Governance (management) in this sense is a kind of effective persuasion of the governed party (the student, the fry cook, etc.) to exercise his or her agency to perform the necessary functions of the institution (school, fast-food place) without being subjected to constant external pressure. Insofar as governance is an art or a science, it is through recognizing and anticipating resistance, and preventing or containing disruption. (Some remarks by Gramsci on hegemony and resistance also apply here, but really just barely.)
“Cool sell” advertising counts as governance, in Serazio’s book, because it tries to neutralize public fatigue from advertisement overload -- so that we’re still incited to spend money and think well of a brand.
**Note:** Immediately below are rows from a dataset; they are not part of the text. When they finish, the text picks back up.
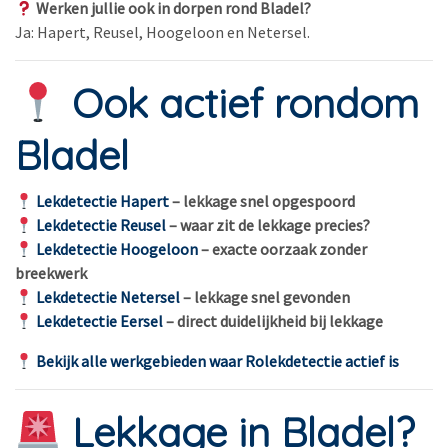
Werken jullie ook in dorpen rond Bladel?
Ja: Hapert, Reusel, Hoogeloon en Netersel.
Ook actief rondom
Bladel
Lekdetectie Hapert
– lekkage snel opgespoord
Lekdetectie Reusel
– waar zit de lekkage precies?
Lekdetectie Hoogeloon
– exacte oorzaak zonder
breekwerk
Lekdetectie Netersel
– lekkage snel gevonden
Lekdetectie Eersel
– direct duidelijkheid bij lekkage
Bekijk alle werkgebieden waar Rolekdetectie actief is
Lekkage in Bladel?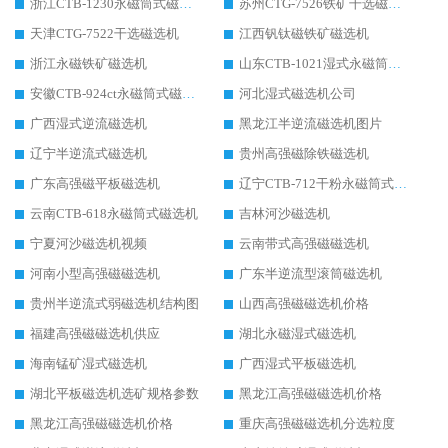
浙江CTB-1230永磁筒式磁选机生产厂家
苏州CTG-7526铁矿干选磁选机
天津CTG-7522干选磁选机
江西钒钛磁铁矿磁选机
浙江永磁铁矿磁选机
山东CTB-1021湿式永磁筒式磁选机
安徽CTB-924ct永磁筒式磁选机
河北湿式磁选机公司
广西湿式逆流磁选机
黑龙江半逆流磁选机图片
辽宁半逆流式磁选机
贵州高强磁除铁磁选机
广东高强磁平板磁选机
辽宁CTB-712干粉永磁筒式磁选机
云南CTB-618永磁筒式磁选机
吉林河沙磁选机
宁夏河沙磁选机视频
云南带式高强磁磁选机
河南小型高强磁磁选机
广东半逆流型滚筒磁选机
贵州半逆流式弱磁选机结构图
山西高强磁磁选机价格
福建高强磁磁选机供应
湖北永磁湿式磁选机
海南锰矿湿式磁选机
广西湿式平板磁选机
湖北平板磁选机选矿规格参数
黑龙江高强磁磁选机价格
黑龙江高强磁磁选机价格
重庆高强磁磁选机分选粒度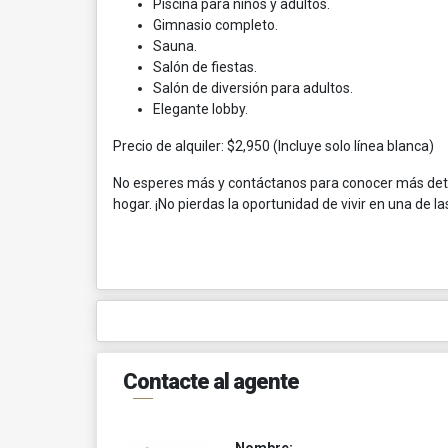
Piscina para niños y adultos.
Gimnasio completo.
Sauna.
Salón de fiestas.
Salón de diversión para adultos.
Elegante lobby.
Precio de alquiler: $2,950 (Incluye solo línea blanca)
No esperes más y contáctanos para conocer más deta
hogar. ¡No pierdas la oportunidad de vivir en una de la
Contacte al agente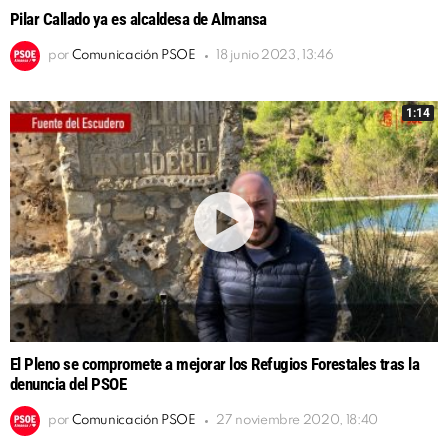
Pilar Callado ya es alcaldesa de Almansa
por
Comunicación PSOE
18 junio 2023, 13:46
1:14
El Pleno se compromete a mejorar los Refugios Forestales tras la
denuncia del PSOE
por
Comunicación PSOE
27 noviembre 2020, 18:40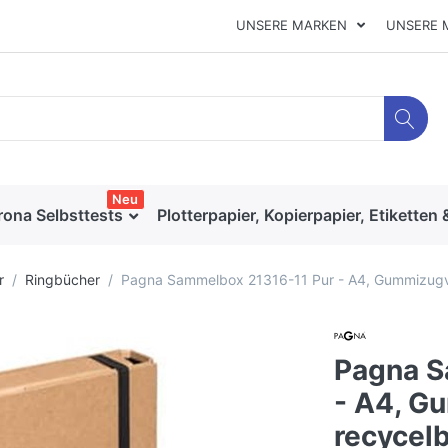
UNSERE MARKEN
UNSERE 
Neu
rona Selbsttests
Plotterpapier, Kopierpapier, Etiketten 
r
Ringbücher
Pagna Sammelbox 21316-11 Pur - A4, Gummizugve
Pagna S
- A4, G
recycel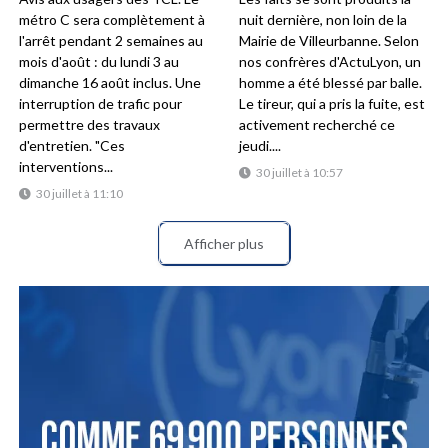
métro C sera complètement à
nuit dernière, non loin de la
l'arrêt pendant 2 semaines au
Mairie de Villeurbanne. Selon
mois d'août : du lundi 3 au
nos confrères d'ActuLyon, un
dimanche 16 août inclus. Une
homme a été blessé par balle.
interruption de trafic pour
Le tireur, qui a pris la fuite, est
permettre des travaux
activement recherché ce
d'entretien. "Ces
jeudi....
interventions...
30 juillet à 10:57
30 juillet à 11:10
Afficher plus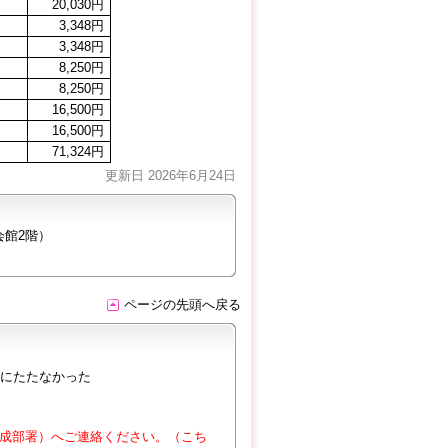
20,030円
3,348円
3,348円
8,250円
8,250円
16,500円
16,500円
71,324円
更新日 2026年6月24日
会館2階）
ページの先頭へ戻る
にたたなかった
成部署）へご連絡ください。（こち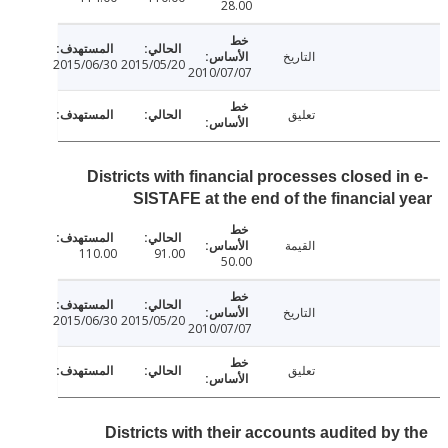
28.00
التاريخ
2015/06/30
2015/05/20
2010/07/07
تعليق
Districts with financial processes closed i
SISTAFE at the end of the financial
القيمة
110.00
91.00
50.00
التاريخ
2015/06/30
2015/05/20
2010/07/07
تعليق
Districts with their accounts audited by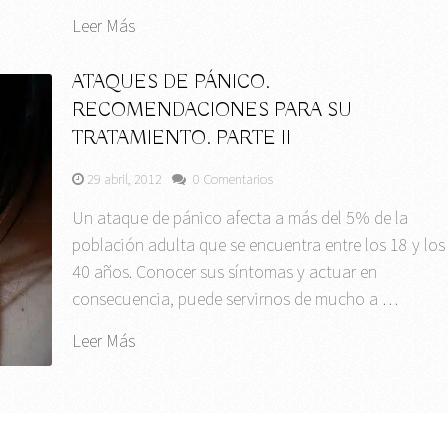
Leer Más
ATAQUES DE PÁNICO.
RECOMENDACIONES PARA SU
TRATAMIENTO. PARTE II
29 abril, 2012
0 Comentarios
Un ataque de pánico afecta a más del 5% de la
población adulta que se encuentra entre los 18 y los
40 años. Conocer sus síntomas y actuar en
consecuencia, puede servirnos de mucho a …
Leer Más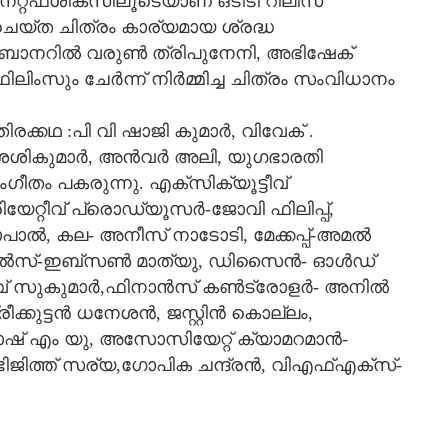
റ്റ്ഫ്ശിക്സിലൂടെയാണ് ഒടിടി റിലീസ്
 ചെയ്ത ചിത്രം കാര്യമായ ശ്രദ്ധ
‍റെ ബാനറിൽ വരുൺ ത്രിപുനേനി, അഭിഷേക്
ി ഫിലിംസും ചേർന്ന് നിർമ്മിച്ച ചിത്രം സംവിധാനം
രക്കഥ :പി വി ഷാജി കുമാർ, വിവേക് .
 ശശികുമാർ, അൻവർ അലി, യുഗഭാരതി
ീതം പകരുന്നു. എക്സിക്യൂട്ടീവ്
േറ്റീവ് പ്രൊഡ്യൂസർ-ജോവി ഫിലിപ്പ്,
, കല- അനീസ് നാടോടി, മേക്കപ്പ്-അമൽ
ീൻ,സ്റ്റിൽസ്-ഇബ്സൺ മാത്യു, ഡിസൈൻ- ഓൾഡ്
നീവ് സുകുമാർ,ഫിനാൻസ് കൺട്രോളർ- അനിൽ
ീക്കുട്ടൻ ധനേശൻ, ജസ്റ്റിൻ കൊല്ലം,
ാഷ് എം യു, അസോസിയേറ്റ് ക്യാമറമാൻ-
ഭിജിത്ത് സര്യ,ഗോപിക ചന്ദ്രൻ, വിഎഫ്എക്സ്-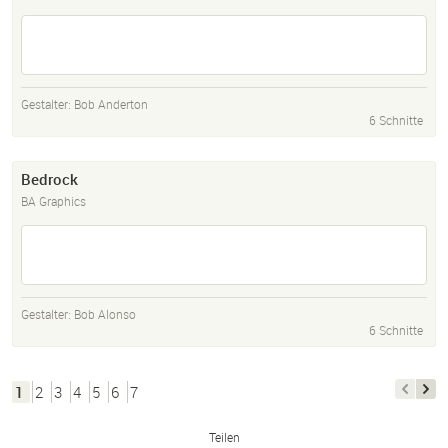
Gestalter:
Bob Anderton
6 Schnitte
Bedrock
BA Graphics
Gestalter:
Bob Alonso
6 Schnitte
1
2
3
4
5
6
7
Teilen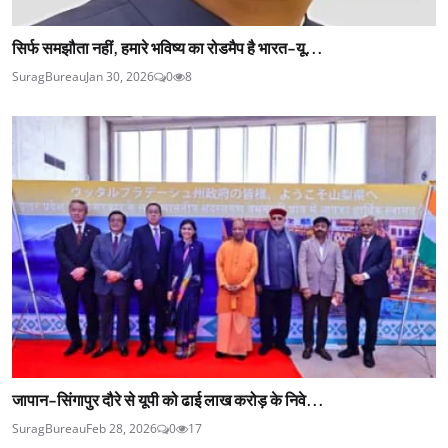
सिर्फ समझौता नहीं, हमारे भविष्य का रोडमैप है भारत-यू...
SuragBureau
Jan 30, 2026
0
8
जापान-सिंगापुर दौरे से यूपी को ढाई लाख करोड़ के निवे...
SuragBureau
Feb 28, 2026
0
17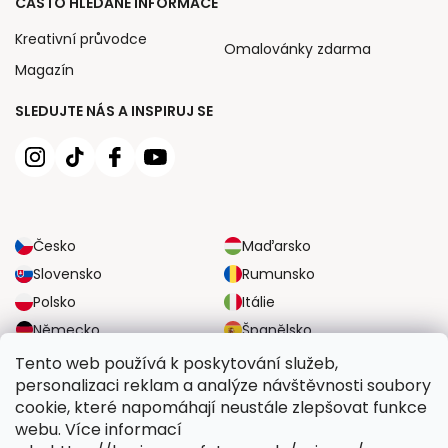
ČASTO HLEDANÉ INFORMACE
Kreativní průvodce
Omalovánky zdarma
Magazín
SLEDUJTE NÁS A INSPIRUJ SE
Česko
Maďarsko
Slovensko
Rumunsko
Polsko
Itálie
Německo
Španělsko
Velká Británie
Rakousko
Tento web používá k poskytování služeb,
personalizaci reklam a analýze návštěvnosti soubory
cookie, které napomáhají neustále zlepšovat funkce
SPOLEHLIVÉ MOŽNOSTI DOPRAVY
webu. Více informací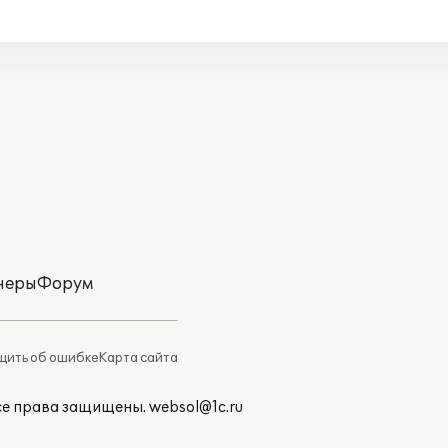
неры
Форум
ить об ошибке
Карта сайта
Все права защищены.
websol@1c.ru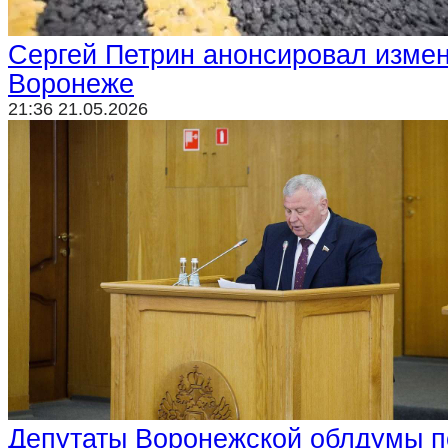
Сергей Петрин анонсировал измен
Воронеже
21:36 21.05.2026
Депутаты Воронежской облдумы п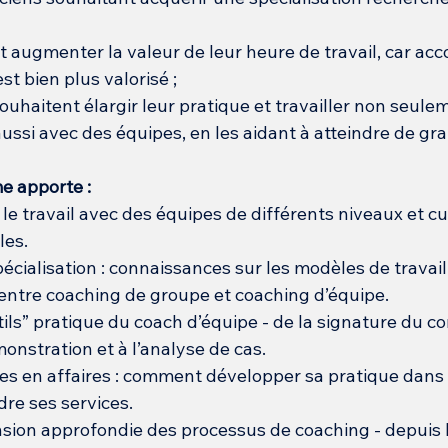
t augmenter la valeur de leur heure de travail, car a
st bien plus valorisé ;
ouhaitent élargir leur pratique et travailler non seule
aussi avec des équipes, en les aidant à atteindre de gra
e apporte :
le travail avec des équipes de différents niveaux et cu
les.
écialisation : connaissances sur les modèles de travail
 entre coaching de groupe et coaching d’équipe.
ils” pratique du coach d’équipe - de la signature du co
onstration et à l’analyse de cas.
 en affaires : comment développer sa pratique dans 
dre ses services.
on approfondie des processus de coaching - depuis l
That’s the common denominator of viral marketing, crowdsourced publicity campaigns, plebiscites on snack-food availability, and so on.
It occasionally sounds like Serazio is criticizing these methods as manipulative, but I suspect that’s actually high praise, like when one horror fan tells another that a torture scene in "Hostel" gave him nightmares.
Which brings us back, as promised, to Subservient Chicken, whose role in promoting the Burger King menu remains oblique at best. But he undeniably garnered an enormous amount of attention -- 20 million distinct viewers generating half a billion hits. “By filming hundreds of video clips of a man in a chicken suit,” the author says, “and writing code for a database of terms that would respond to keyword commands for the Chicken to perform those videotaped actions, [the advertising agency] concocted something that was, its own words, ‘so creepy, weird and well-executed that many people who visited… thought they were actually controlling this person in a chicken suit in real life.’ ” I can’t help feeling this calls for more extensive Foucauldian analysis, but I won’t be sticking around to see how that turns out.